**Prompt:**
Which lines of the entries below run from the one holding "ment for homeopathic" to the one holding "underbuilt for over", inclusive? Set down exactly those lines and no others.

--

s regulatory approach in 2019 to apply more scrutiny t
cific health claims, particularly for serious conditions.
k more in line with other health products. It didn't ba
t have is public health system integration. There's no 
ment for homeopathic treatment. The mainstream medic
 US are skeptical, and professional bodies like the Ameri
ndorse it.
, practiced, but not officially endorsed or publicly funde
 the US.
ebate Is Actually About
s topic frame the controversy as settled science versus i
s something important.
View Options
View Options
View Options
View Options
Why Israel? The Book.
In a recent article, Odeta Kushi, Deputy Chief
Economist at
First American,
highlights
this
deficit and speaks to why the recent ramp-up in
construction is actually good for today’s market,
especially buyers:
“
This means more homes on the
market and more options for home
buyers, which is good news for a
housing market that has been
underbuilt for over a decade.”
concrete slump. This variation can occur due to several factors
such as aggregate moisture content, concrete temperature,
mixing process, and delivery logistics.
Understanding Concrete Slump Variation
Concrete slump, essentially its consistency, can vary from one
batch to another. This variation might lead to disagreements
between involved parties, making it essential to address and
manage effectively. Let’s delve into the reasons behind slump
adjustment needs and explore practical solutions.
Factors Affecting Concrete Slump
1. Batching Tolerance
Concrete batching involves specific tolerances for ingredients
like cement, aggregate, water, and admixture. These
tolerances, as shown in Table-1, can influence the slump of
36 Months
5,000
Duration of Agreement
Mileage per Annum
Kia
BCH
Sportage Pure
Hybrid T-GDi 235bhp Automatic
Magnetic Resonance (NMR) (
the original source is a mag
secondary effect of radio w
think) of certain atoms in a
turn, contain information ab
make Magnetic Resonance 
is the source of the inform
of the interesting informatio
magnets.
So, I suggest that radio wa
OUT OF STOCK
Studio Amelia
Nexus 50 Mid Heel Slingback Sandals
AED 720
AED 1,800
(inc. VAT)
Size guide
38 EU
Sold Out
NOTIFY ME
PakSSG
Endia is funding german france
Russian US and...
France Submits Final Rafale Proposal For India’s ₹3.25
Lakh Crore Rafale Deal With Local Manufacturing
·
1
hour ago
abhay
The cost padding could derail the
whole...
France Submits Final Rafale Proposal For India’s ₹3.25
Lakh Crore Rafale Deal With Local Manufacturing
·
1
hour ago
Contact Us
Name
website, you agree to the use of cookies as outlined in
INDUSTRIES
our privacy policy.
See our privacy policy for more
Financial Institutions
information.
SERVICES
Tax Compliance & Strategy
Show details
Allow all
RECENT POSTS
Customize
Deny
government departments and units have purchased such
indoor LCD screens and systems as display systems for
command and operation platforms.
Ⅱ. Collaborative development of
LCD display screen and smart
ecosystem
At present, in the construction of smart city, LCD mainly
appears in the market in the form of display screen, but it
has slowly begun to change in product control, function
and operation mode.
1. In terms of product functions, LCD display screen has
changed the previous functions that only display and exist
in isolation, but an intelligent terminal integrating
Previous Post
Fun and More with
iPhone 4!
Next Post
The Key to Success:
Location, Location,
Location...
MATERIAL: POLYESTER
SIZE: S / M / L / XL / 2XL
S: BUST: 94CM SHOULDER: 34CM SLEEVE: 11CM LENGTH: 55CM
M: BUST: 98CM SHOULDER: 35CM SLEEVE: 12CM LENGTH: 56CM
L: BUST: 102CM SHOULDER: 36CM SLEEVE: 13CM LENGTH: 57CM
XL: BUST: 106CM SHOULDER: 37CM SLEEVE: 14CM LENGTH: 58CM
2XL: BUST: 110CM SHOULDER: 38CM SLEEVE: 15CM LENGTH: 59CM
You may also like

--

**Written solution:**
ment for homeopathic treatment. The mainstream medic
 US are skeptical, and professional bodies like the Ameri
ndorse it.
, practiced, but not officially endorsed or publicly funde
 the US.
ebate Is Actually About
s topic frame the controversy as settled science versus i
s something important.
View Options
View Options
View Options
View Options
Why Israel? The Book.
In a recent article, Odeta Kushi, Deputy Chief
Economist at
First American,
highlights
this
deficit and speaks to why the recent ramp-up in
construction is actually good for today’s market,
especially buyers:
“
This means more homes on the
market and more options for home
buyers, which is good news for a
housing market that has been
underbuilt for over a decade.”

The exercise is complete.